--- Data extract ---
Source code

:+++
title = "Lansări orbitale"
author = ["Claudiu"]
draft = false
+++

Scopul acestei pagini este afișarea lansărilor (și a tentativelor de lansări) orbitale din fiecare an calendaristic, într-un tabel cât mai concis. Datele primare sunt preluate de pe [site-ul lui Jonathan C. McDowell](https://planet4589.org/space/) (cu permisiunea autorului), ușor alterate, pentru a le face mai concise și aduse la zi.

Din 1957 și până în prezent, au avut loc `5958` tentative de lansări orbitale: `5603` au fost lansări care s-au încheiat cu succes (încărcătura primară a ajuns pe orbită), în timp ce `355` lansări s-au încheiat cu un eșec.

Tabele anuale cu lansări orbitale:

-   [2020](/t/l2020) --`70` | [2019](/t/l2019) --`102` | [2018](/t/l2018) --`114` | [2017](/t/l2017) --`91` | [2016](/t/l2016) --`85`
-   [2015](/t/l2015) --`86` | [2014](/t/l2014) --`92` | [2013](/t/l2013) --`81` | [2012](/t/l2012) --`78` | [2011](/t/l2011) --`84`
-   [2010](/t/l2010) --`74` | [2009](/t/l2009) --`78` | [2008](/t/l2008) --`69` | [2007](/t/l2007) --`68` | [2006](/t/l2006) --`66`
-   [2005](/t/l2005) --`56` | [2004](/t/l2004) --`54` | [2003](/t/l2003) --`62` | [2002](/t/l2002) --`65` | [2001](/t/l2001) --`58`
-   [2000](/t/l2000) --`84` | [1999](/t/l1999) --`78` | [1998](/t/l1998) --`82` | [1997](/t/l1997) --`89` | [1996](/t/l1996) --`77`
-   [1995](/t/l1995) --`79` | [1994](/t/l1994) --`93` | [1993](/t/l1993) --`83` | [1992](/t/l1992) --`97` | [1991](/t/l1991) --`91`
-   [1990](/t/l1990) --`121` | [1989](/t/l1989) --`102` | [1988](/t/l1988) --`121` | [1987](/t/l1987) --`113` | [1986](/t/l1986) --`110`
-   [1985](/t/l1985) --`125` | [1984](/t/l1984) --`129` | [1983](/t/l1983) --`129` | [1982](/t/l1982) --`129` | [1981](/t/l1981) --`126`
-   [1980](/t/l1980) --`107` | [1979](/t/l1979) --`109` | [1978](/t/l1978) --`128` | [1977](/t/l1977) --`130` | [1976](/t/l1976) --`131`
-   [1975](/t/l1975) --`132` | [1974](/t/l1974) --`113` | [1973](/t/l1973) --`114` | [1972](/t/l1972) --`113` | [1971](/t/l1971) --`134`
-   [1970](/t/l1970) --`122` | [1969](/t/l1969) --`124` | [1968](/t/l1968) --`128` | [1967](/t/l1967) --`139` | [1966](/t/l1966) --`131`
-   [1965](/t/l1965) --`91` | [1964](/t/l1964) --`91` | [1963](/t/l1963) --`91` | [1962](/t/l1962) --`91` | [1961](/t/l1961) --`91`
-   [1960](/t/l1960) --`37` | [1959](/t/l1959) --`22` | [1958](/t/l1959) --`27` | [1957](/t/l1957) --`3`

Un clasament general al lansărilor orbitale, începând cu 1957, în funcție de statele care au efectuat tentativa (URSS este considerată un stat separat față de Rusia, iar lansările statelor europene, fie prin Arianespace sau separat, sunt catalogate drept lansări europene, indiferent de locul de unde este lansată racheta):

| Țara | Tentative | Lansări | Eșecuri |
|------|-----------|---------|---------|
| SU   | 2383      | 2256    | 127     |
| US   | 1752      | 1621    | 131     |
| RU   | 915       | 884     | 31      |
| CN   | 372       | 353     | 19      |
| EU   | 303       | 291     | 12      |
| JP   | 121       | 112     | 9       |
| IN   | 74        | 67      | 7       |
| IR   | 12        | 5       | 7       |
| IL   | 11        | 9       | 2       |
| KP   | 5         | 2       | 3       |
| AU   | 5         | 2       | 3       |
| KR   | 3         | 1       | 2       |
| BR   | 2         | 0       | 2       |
---
=== Request ===
Each record is to be reproduced exactly as it appears.

=== Response to the task ===
Source code

:+++
title = "Lansări orbitale"
author = ["Claudiu"]
draft = false
+++

Scopul acestei pagini este afișarea lansărilor (și a tentativelor de lansări) orbitale din fiecare an calendaristic, într-un tabel cât mai concis. Datele primare sunt preluate de pe [site-ul lui Jonathan C. McDowell](https://planet4589.org/space/) (cu permisiunea autorului), ușor alterate, pentru a le face mai concise și aduse la zi.

Din 1957 și până în prezent, au avut loc `5958` tentative de lansări orbitale: `5603` au fost lansări care s-au încheiat cu succes (încărcătura primară a ajuns pe orbită), în timp ce `355` lansări s-au încheiat cu un eșec.

Tabele anuale cu lansări orbitale:

-   [2020](/t/l2020) --`70` | [2019](/t/l2019) --`102` | [2018](/t/l2018) --`114` | [2017](/t/l2017) --`91` | [2016](/t/l2016) --`85`
-   [2015](/t/l2015) --`86` | [2014](/t/l2014) --`92` | [2013](/t/l2013) --`81` | [2012](/t/l2012) --`78` | [2011](/t/l2011) --`84`
-   [2010](/t/l2010) --`74` | [2009](/t/l2009) --`78` | [2008](/t/l2008) --`69` | [2007](/t/l2007) --`68` | [2006](/t/l2006) --`66`
-   [2005](/t/l2005) --`56` | [2004](/t/l2004) --`54` | [2003](/t/l2003) --`62` | [2002](/t/l2002) --`65` | [2001](/t/l2001) --`58`
-   [2000](/t/l2000) --`84` | [1999](/t/l1999) --`78` | [1998](/t/l1998) --`82` | [1997](/t/l1997) --`89` | [1996](/t/l1996) --`77`
-   [1995](/t/l1995) --`79` | [1994](/t/l1994) --`93` | [1993](/t/l1993) --`83` | [1992](/t/l1992) --`97` | [1991](/t/l1991) --`91`
-   [1990](/t/l1990) --`121` | [1989](/t/l1989) --`102` | [1988](/t/l1988) --`121` | [1987](/t/l1987) --`113` | [1986](/t/l1986) --`110`
-   [1985](/t/l1985) --`125` | [1984](/t/l1984) --`129` | [1983](/t/l1983) --`129` | [1982](/t/l1982) --`129` | [1981](/t/l1981) --`126`
-   [1980](/t/l1980) --`107` | [1979](/t/l1979) --`109` | [1978](/t/l1978) --`128` | [1977](/t/l1977) --`130` | [1976](/t/l1976) --`131`
-   [1975](/t/l1975) --`132` | [1974](/t/l1974) --`113` | [1973](/t/l1973) --`114` | [1972](/t/l1972) --`113` | [1971](/t/l1971) --`134`
-   [1970](/t/l1970) --`122` | [1969](/t/l1969) --`124` | [1968](/t/l1968) --`128` | [1967](/t/l1967) --`139` | [1966](/t/l1966) --`131`
-   [1965](/t/l1965) --`91` | [1964](/t/l1964) --`91` | [1963](/t/l1963) --`91` | [1962](/t/l1962) --`91` | [1961](/t/l1961) --`91`
-   [1960](/t/l1960) --`37` | [1959](/t/l1959) --`22` | [1958](/t/l1959) --`27` | [1957](/t/l1957) --`3`

Un clasament general al lansărilor orbitale, începând cu 1957, în funcție de statele care au efectuat tentativa (URSS este considerată un stat separat față de Rusia, iar lansările statelor europene, fie prin Arianespace sau separat, sunt catalogate drept lansări europene, indiferent de locul de unde este lansată racheta):

| Țara | Tentative | Lansări | Eșecuri |
|------|-----------|---------|---------|
| SU   | 2383      | 2256    | 127     |
| US   | 1752      | 1621    | 131     |
| RU   | 915       | 884     | 31      |
| CN   | 372       | 353     | 19      |
| EU   | 303       | 291     | 12      |
| JP   | 121       | 112     | 9       |
| IN   | 74        | 67      | 7       |
| IR   | 12        | 5       | 7       |
| IL   | 11        | 9       | 2       |
| KP   | 5         | 2       | 3       |
| AU   | 5         | 2       | 3       |
| KR   | 3         | 1       | 2       |
| BR   | 2         | 0       | 2       |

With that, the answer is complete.